I wrote this blog a couple weeks ago without posting it, and then fell into a pit of sleep-deprivation-induced lunacy. There will be a part 2 coming soon, but in the meantime…

I recently read a blog by Ava Neyer about her take on all the contradicting parenting advice out there, specifically when it comes to sleep training your children. It’s hilarious, and worth a read. But given our current situation with a certain adorable baby in our house, I really honed in on the following paragraph:

Put the baby in a nursery, bed in your room, in your bed. Co-sleeping is the best way to get sleep, except that it can kill your baby, so never, ever do it. If your baby doesn’t die, you will need to bedshare until college.

This issue, to co-sleep, or not to co-sleep, has been like the angel and devil on my shoulders for months.

I didn’t start out as a hippie, home-birthing attachment parenter. I started out hard core. Rules, boundaries, and discipline governed my parenting. Of course, there was plenty of snuggling, rocking, and nursing, but there were also bedtimes and routines and even the dreaded cry it out method. To be fair to myself, all this rigor earned me a baby who slept through the night at 7 weeks old and never looked back.

With the next two, my tried-and-true Babywise method eased up a bit and allowed for a bit of co-sleeping, mostly for my own sanity and survival. After all, I was trying to make it through multiple feedings during the night, while still getting up early each morning to get everyone (including myself) off to school.

Now that my Granola transformation is really taking effect, combined with my fourth kid “whatever” attitude, I’ve let up on the Babywise reigns big time. I’ve enjoyed snuggling with this sweet girl every night for the last four months, nursing on demand, and throwing any hint of a routine or schedule out the window. I haven’t slept more than three hours at once in months, and 90-minuteor less increments are more the norm, but this is how I have chosen to sleep, more out of laziness than principle.

There is one downside to the all-night snugglefest, however. Dally can’t sleep any other way. We’ve tried, believe me. No, I haven’t thrown her into the crib in her room, all the way ten yards away from me. But I’ve got a Rock and Play and a magical, expensive swing with many impressive functions within arm’s reach of my bedside that she wants absolutely nothing to do with. I can nurse her to sleep, snuggle her up with her favorite blanket and pacifier in one of the two nearby baby receptacles, and she won’t make it two minutes before unleashing her dissatisfaction via awful cries. She’s addicted to armpits, what can I say?

But what about what all the doctors say? There is proven research to show that the risk of SIDS increases with co-sleeping. (Interesting, since nobody really knows what SIDS is or what causes it.) But there is certainly a risk of suffocation, especially in a bed full of pillows and blankets in the dead of winter. That’s all very scary stuff, and threats I don’t take lightly.
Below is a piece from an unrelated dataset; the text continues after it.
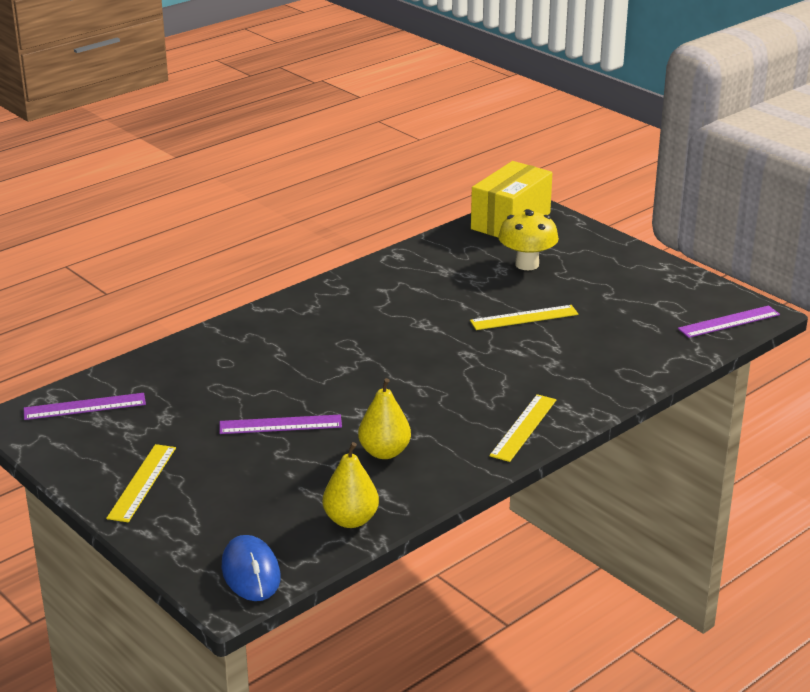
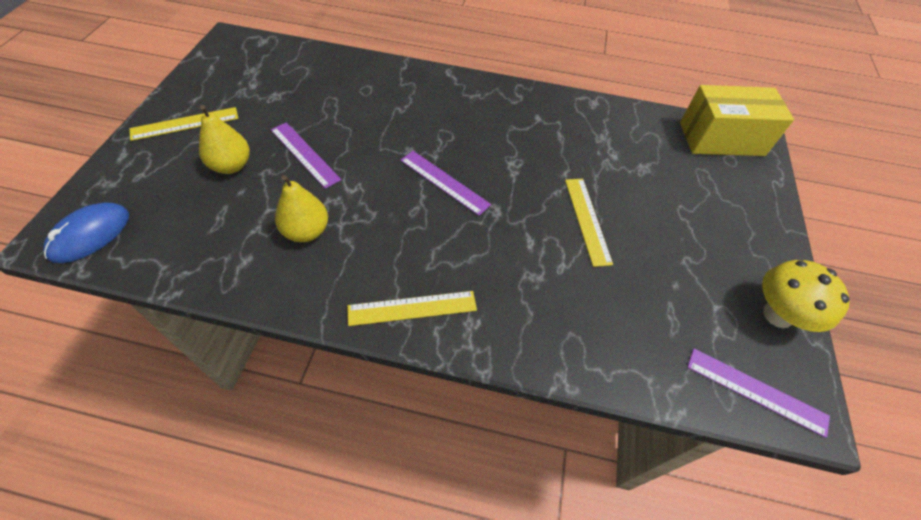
camera: 50 degrees right, 25 degrees up
purple ruler [24,393,146,420] -> purple ruler moved to [400,151,491,216]
yellow pear [323,442,379,528] -> yellow pear moved to [199,105,250,174]
yellow ruler [470,305,579,330] -> yellow ruler turned 45 degrees clockwise [565,179,613,267]
yellow mushroom [498,209,559,270] -> yellow mushroom moved to [762,260,849,332]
Not to mention, co-sleeping creates bad habits for baby, and creates a co-dependent child who can’t soothe herself and will forever rely on her mommy.

But what about the other research that shows that co-sleeping is best? There is research that shows that having the baby up against her mother’s heart is not only soothing and allows for longer sleep at night, but also helps to regulate the baby’s circadian rhythm. Co-sleeping is said to create a more independent child because the baby always has her needs met and isn’t left alone to cry. For nursing mothers, co-sleeping is said to increase milk supply due to the baby’s close proximity to mother. It certainly makes nighttime feedings easy, since I just have to roll over and flop out a boob. (Sexy, huh?) And I’m keeping her warm in this drafty, cold house.

So which research is right? Am I keeping my baby safe, warm, well-fed, and loved? Or am I creating a co-dependent, needy person, assuming, of course, she survives it? (Like any good mom, I wake up multiple times each night and check to make sure she’s warm and breathing. But without the fears instilled in me by anti-co-sleepers, that frequency would probably decrease.)

I know I’m not the first mom to question myself or worry that I’m doing it wrong, and I certainly won’t be the last. Not only is every parent different, but so is every baby. Parenting one child is different than parenting four, and adjustments are necessary. I just hope I’m making the right ones. And I hope that someday, this baby will learn to sleep outside of my armpit, or even (gasp!) in the crib in her room before she outgrows it!